Flint congressman on speech: "Just two minutes dedicated to Flint? Really?"

CNN  — 

Michigan Gov. Rick Snyder mentioned the Flint water crisis 34 minutes into his “State of the State” address Tuesday. For Rep. Dan Kildee, whose congressional district includes the city, that 34-minute wait was too long.

After Snyder’s speech, Kildee, a Democrat, sent out a statement denouncing the Republican governor’s lack of attention to Flint during the nearly hour-long speech and while in office.

“Governor Snyder has failed Flint families,” Kildee said in a statement. “It is disgraceful that a city of 100,000 people still doesn’t have clean drinking water and the Governor could barely devote two minutes of his State of the State to Flint. Just two minutes dedicated to Flint? Really?”

Residents of the Rust Belt city have been grappling with the public health crisis for more than two years since the state, in a move to save money, switched the city’s water supply from Lake Huron to the Flint River.

The Michigan Department of Environmental Quality failed to treat the corrosive water, which ate into the city’s iron and lead pipes, causing lead to leach into the drinking water.

In his two-minute reference, Snyder called the Flint water crisis “a sad chapter in our state.” But he went on to talk about the progress the state has made since the crisis began, citing the 24,000 Flint residents who have received Medicaid waivers, the 600 pipes that have been replaced and the 827 new jobs created because of the crisis.

Kildee did not appreciate the governor’s focus during his speech on progress made.
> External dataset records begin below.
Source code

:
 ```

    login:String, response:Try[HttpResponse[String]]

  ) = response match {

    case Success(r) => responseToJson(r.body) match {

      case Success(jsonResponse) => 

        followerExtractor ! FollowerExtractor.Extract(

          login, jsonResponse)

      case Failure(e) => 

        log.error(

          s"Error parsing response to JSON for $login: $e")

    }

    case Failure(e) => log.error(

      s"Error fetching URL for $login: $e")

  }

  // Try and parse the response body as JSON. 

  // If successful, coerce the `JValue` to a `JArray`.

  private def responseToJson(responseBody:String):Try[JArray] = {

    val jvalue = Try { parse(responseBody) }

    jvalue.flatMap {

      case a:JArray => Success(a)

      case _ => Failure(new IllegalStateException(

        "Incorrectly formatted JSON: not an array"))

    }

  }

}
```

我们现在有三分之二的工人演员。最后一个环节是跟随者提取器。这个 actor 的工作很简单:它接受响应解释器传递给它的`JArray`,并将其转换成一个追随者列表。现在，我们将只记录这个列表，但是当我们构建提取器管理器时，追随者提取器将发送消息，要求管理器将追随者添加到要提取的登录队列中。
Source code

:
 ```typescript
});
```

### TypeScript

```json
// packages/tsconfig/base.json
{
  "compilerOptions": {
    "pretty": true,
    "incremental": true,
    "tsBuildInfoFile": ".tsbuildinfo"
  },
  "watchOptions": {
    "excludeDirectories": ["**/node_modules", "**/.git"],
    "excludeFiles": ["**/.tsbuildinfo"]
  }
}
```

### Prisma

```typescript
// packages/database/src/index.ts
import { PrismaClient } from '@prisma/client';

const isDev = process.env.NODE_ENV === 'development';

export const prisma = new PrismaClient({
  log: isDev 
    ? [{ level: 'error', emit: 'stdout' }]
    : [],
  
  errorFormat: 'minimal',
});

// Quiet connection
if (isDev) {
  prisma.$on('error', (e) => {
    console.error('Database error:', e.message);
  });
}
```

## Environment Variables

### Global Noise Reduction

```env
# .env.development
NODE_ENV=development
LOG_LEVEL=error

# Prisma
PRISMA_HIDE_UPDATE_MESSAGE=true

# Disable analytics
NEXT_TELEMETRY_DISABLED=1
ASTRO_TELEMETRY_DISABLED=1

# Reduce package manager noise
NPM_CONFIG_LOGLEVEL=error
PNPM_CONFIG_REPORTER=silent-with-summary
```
“Shame on the Governor for not using tonight to outline additional steps that he is going to take to ensure clean drinking water in Flint,” Kildee said the statement. “I will not rest until the Governor and the state step up to do more to help the city recover from this man-made crisis.”

In December, Michigan Attorney General Bill Schuette announced felony charges against four officials for their role in the water crisis, bringing the total number of current and former government employees held responsible to 13.

Among the four charged late last year were two former Flint emergency managers who were appointed by Snyder himself. They are the highest-level officials to be charged so far.